Run the following SQL command in a notebook or SQL query editor. Items in brackets are optional. Replace the placeholder values:

  • <catalog-name>: Name for the catalog in Azure Databricks.
  • <connection-name>: The connection object that specifies the data source, path, and access credentials.
  • <database-name>: Name of the database you want to mirror as a catalog in Azure Databricks.
CREATE FOREIGN CATALOG [IF NOT EXISTS] <catalog-name> USING CONNECTION <connection-name>
OPTIONS (database '<database-name>');

Supported pushdowns

The following pushdowns are supported on all compute:

  • Filters
  • Projections
  • Limit
  • Functions: partial, only for filter expressions. (String functions, Mathematical functions, Data, Time and Timestamp functions, and other miscellaneous functions, such as Alias, Cast, SortOrder)

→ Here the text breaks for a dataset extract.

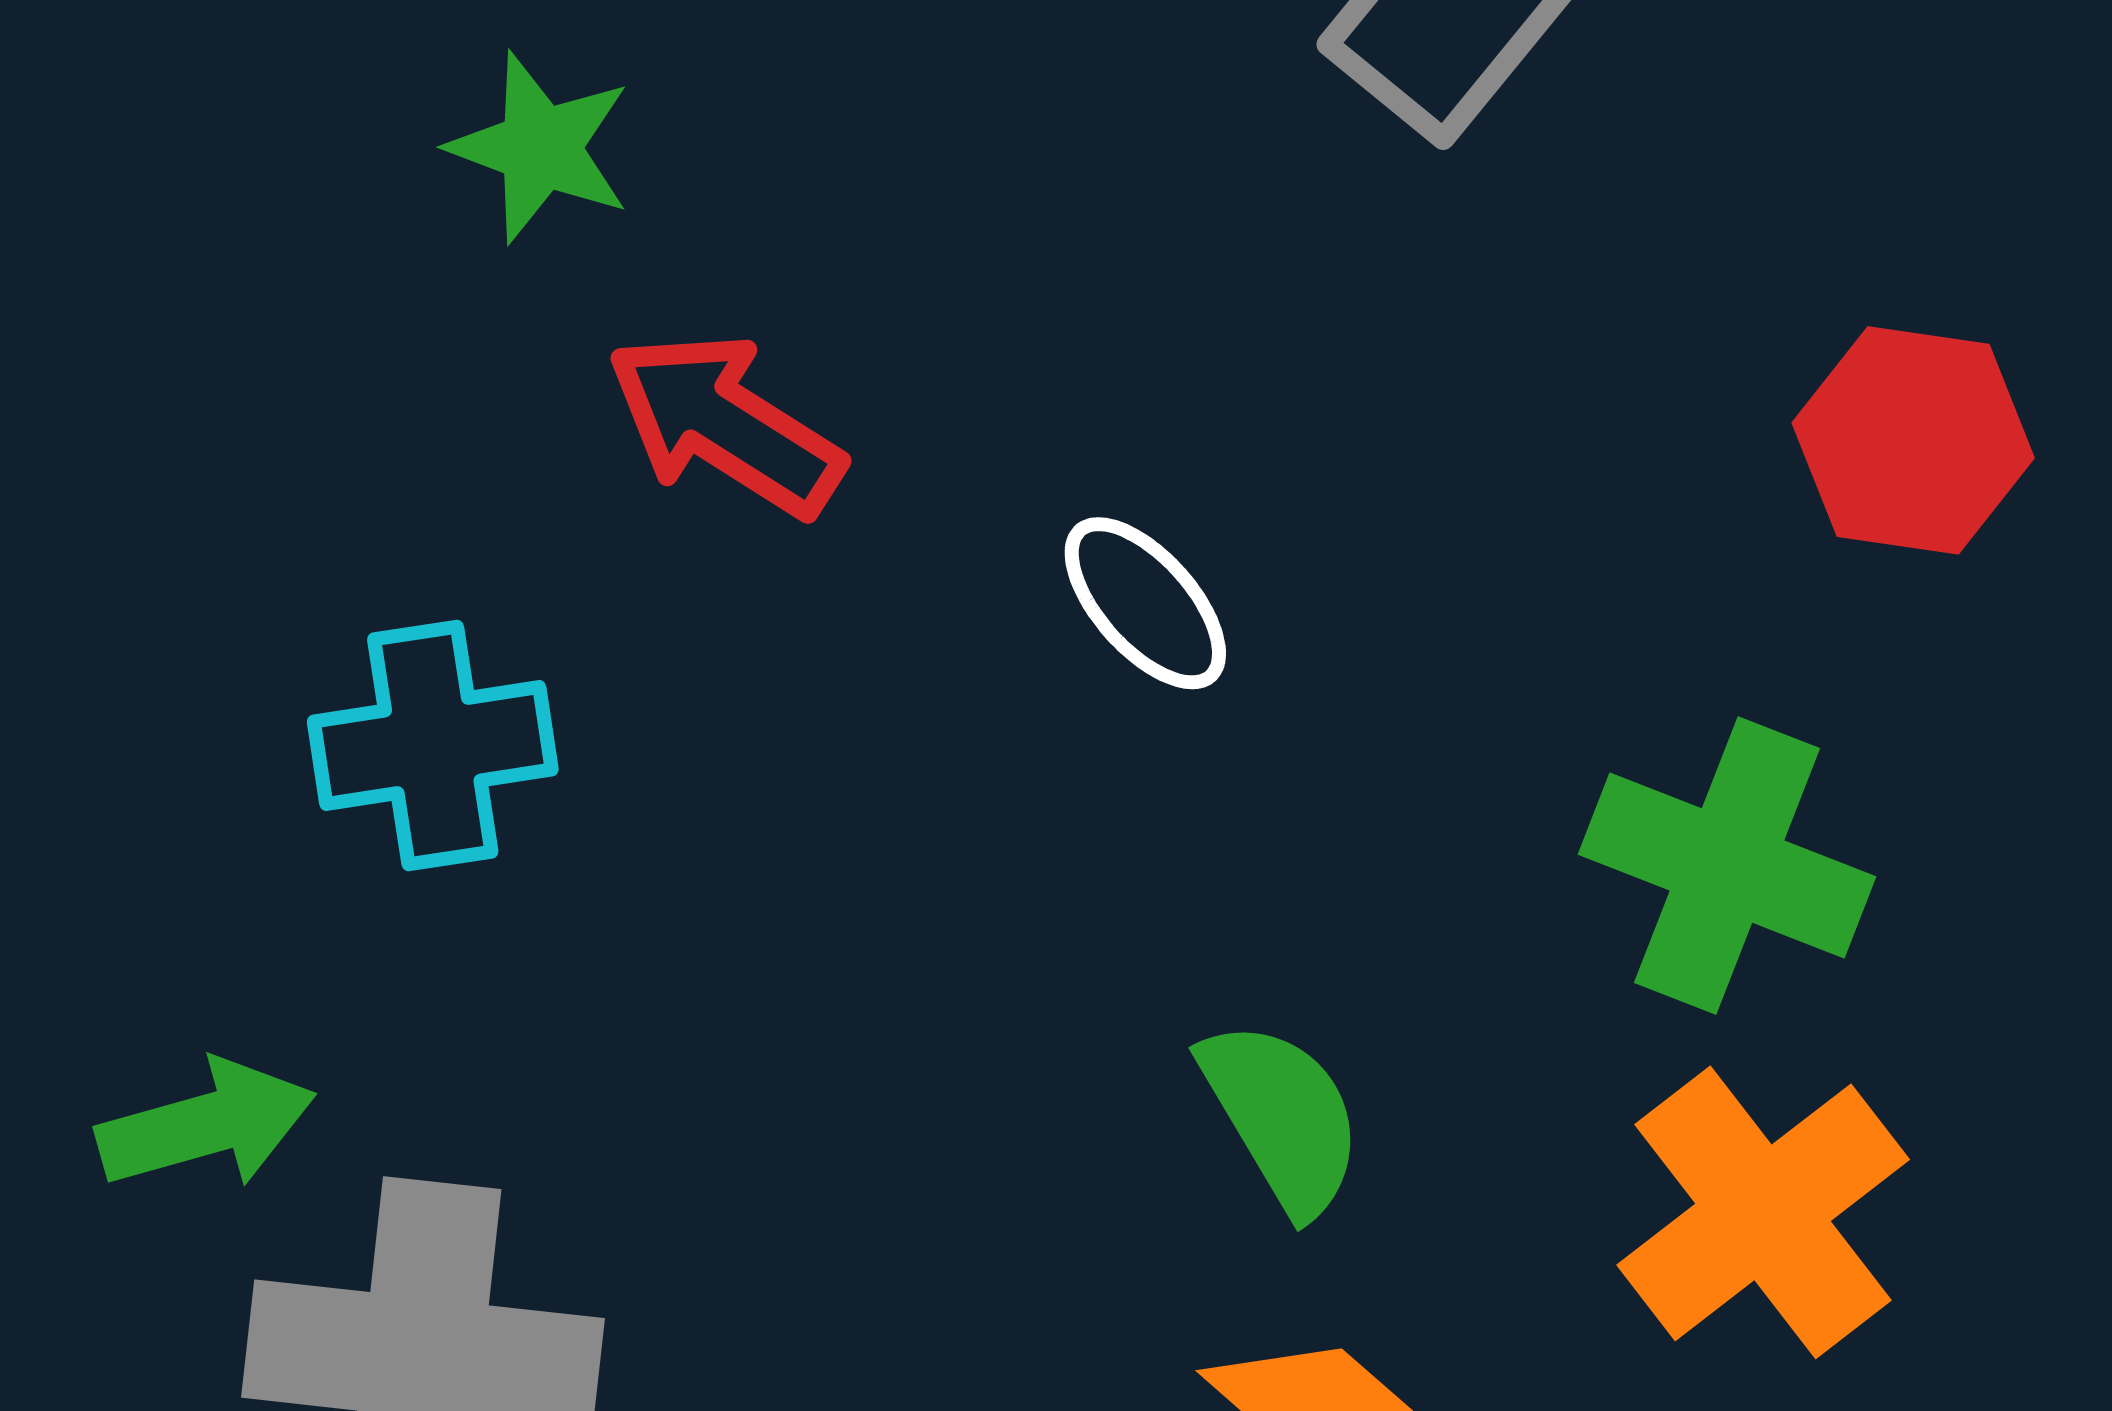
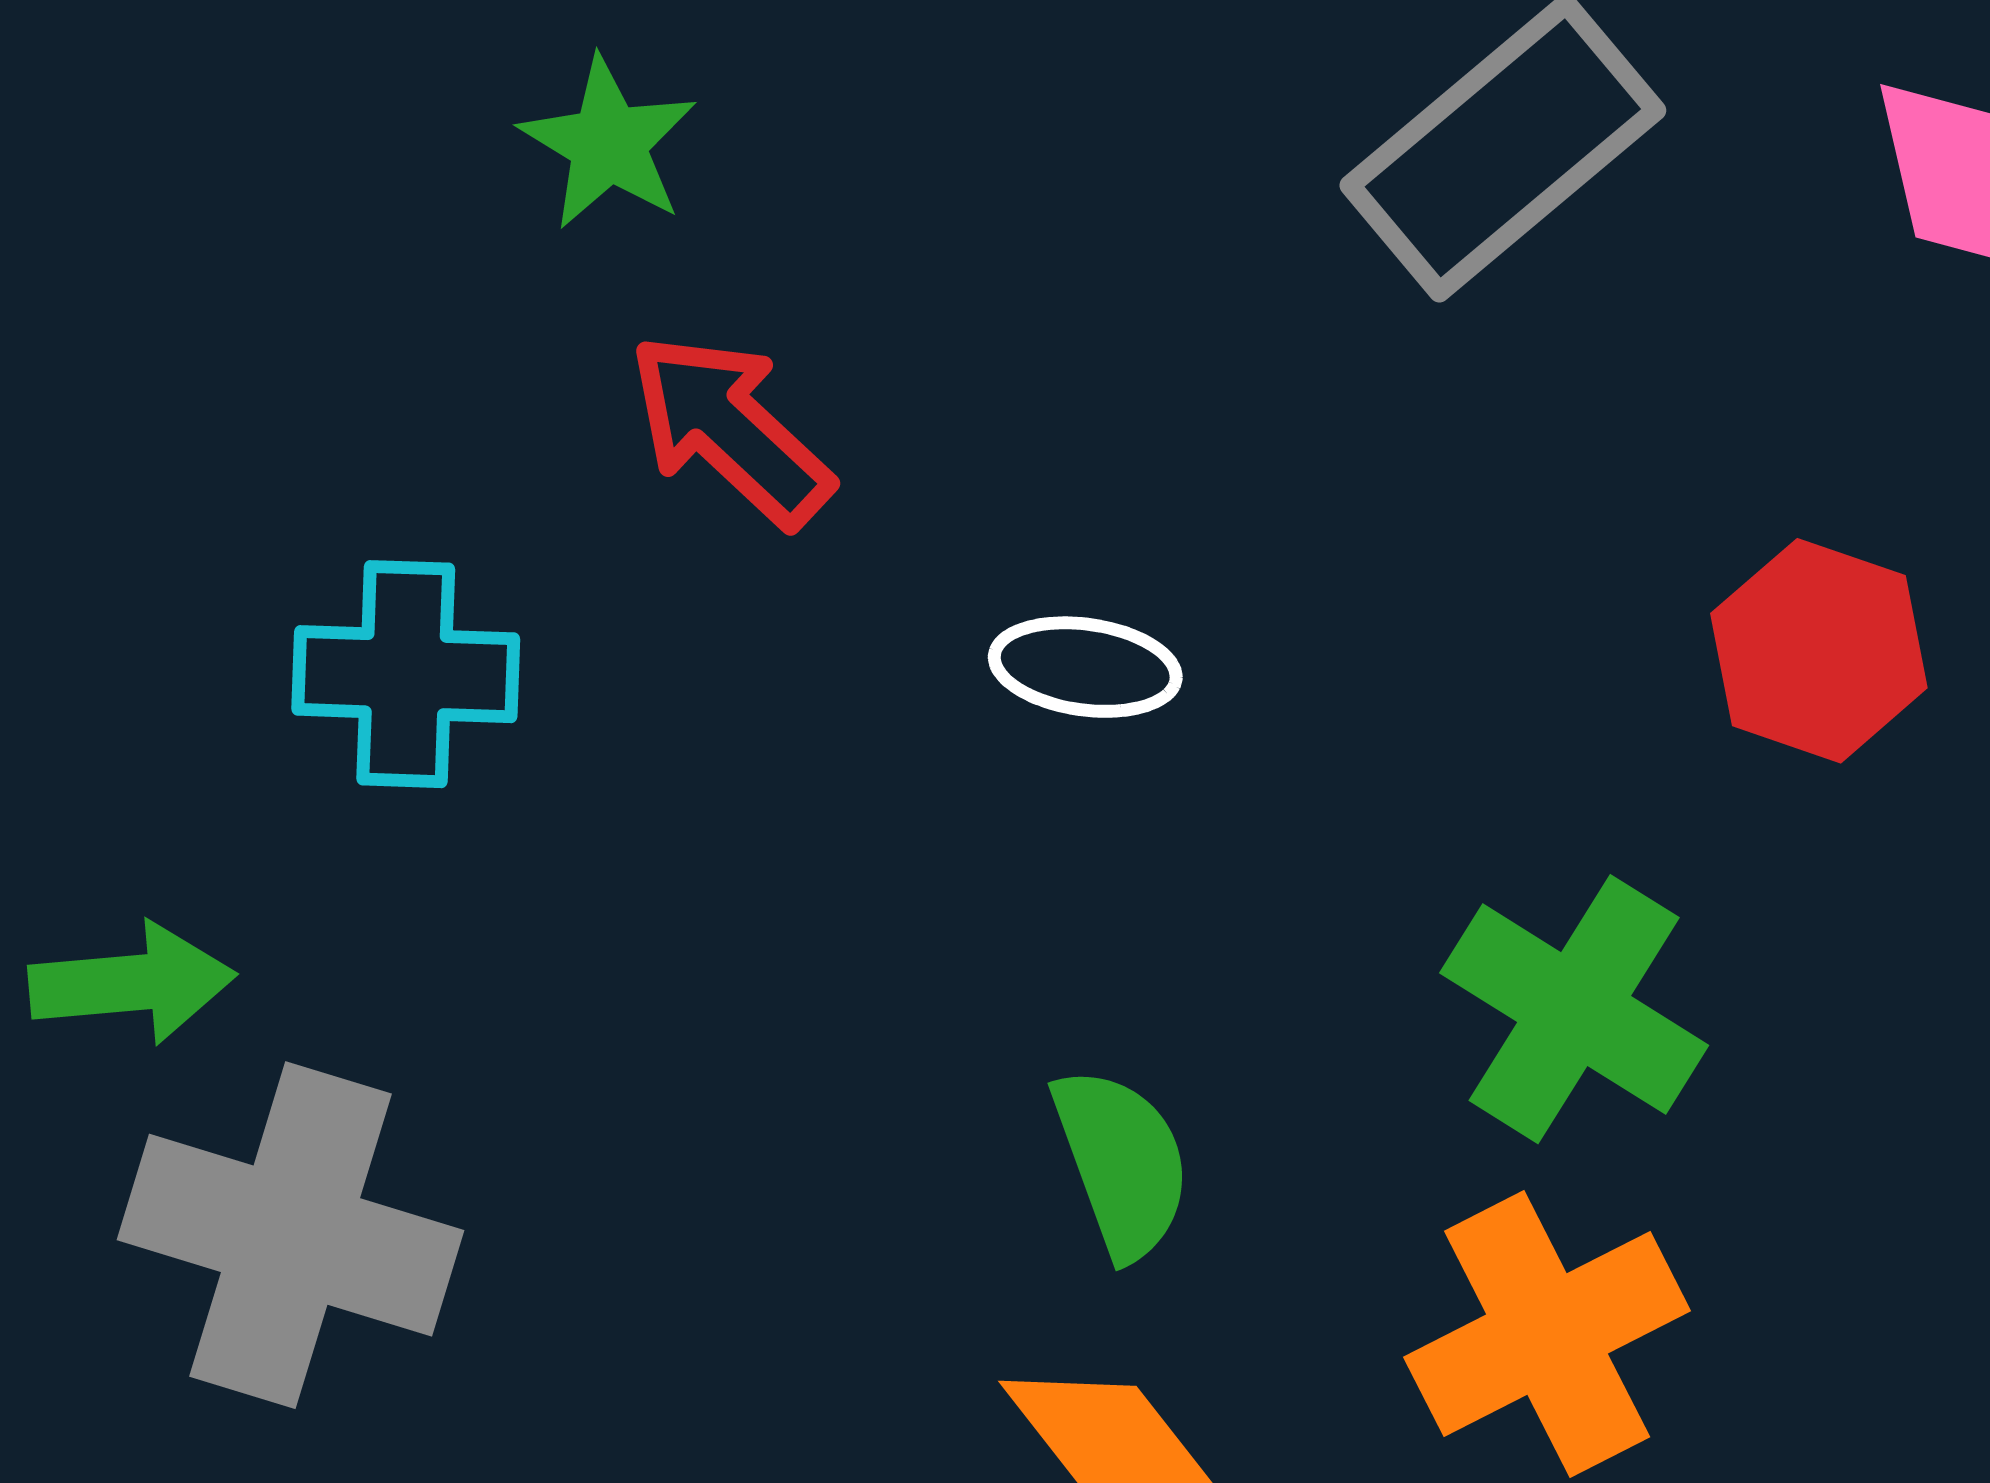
white ellipse: (1145, 603) -> (1085, 667), turned -51

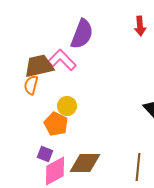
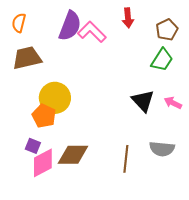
pink L-shape: (62, 60) -> (92, 32), moved
orange semicircle: (31, 85) -> (19, 23), moved
yellow circle: (67, 106) -> (55, 98), size x1.6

The following pushdowns are supported on Databricks Runtime 13.3 LTS and above, and on SQL warehouse compute:

  • Aggregates
  • The following Boolean operators: =, <, <=, >, >=, <=>
  • The following mathematical functions (not supported if ANSI is disabled): +, -, *, %, /
  • The following miscellaneous operators: ^, |, ~
  • Sorting, when used with limit

The following pushdowns are not supported:

  • Joins
  • Windows functions

Data type mappings

When you read from SQL Server to Spark, data types map as follows:

SQL Server type Spark type
bigint (unsigned), decimal, money, numeric, smallmoney DecimalType
smallint, tinyint ShortType
int IntegerType
bigint (if signed) LongType
real FloatType
float DoubleType
char, nchar, uniqueidentifier CharType
nvarchar, varchar VarcharType
text, xml StringType
binary, geography, geometry, image, timestamp, udt, varbinary BinaryType
bit BooleanType
date DateType
datetime, datetime, smalldatetime, time TimestampType/TimestampNTZType

*When you read from SQL Server, SQL Server datetimes are mapped to Spark TimestampType if preferTimestampNTZ = false (default). SQL Server datetimes are mapped to TimestampNTZType if preferTimestampNTZ = true.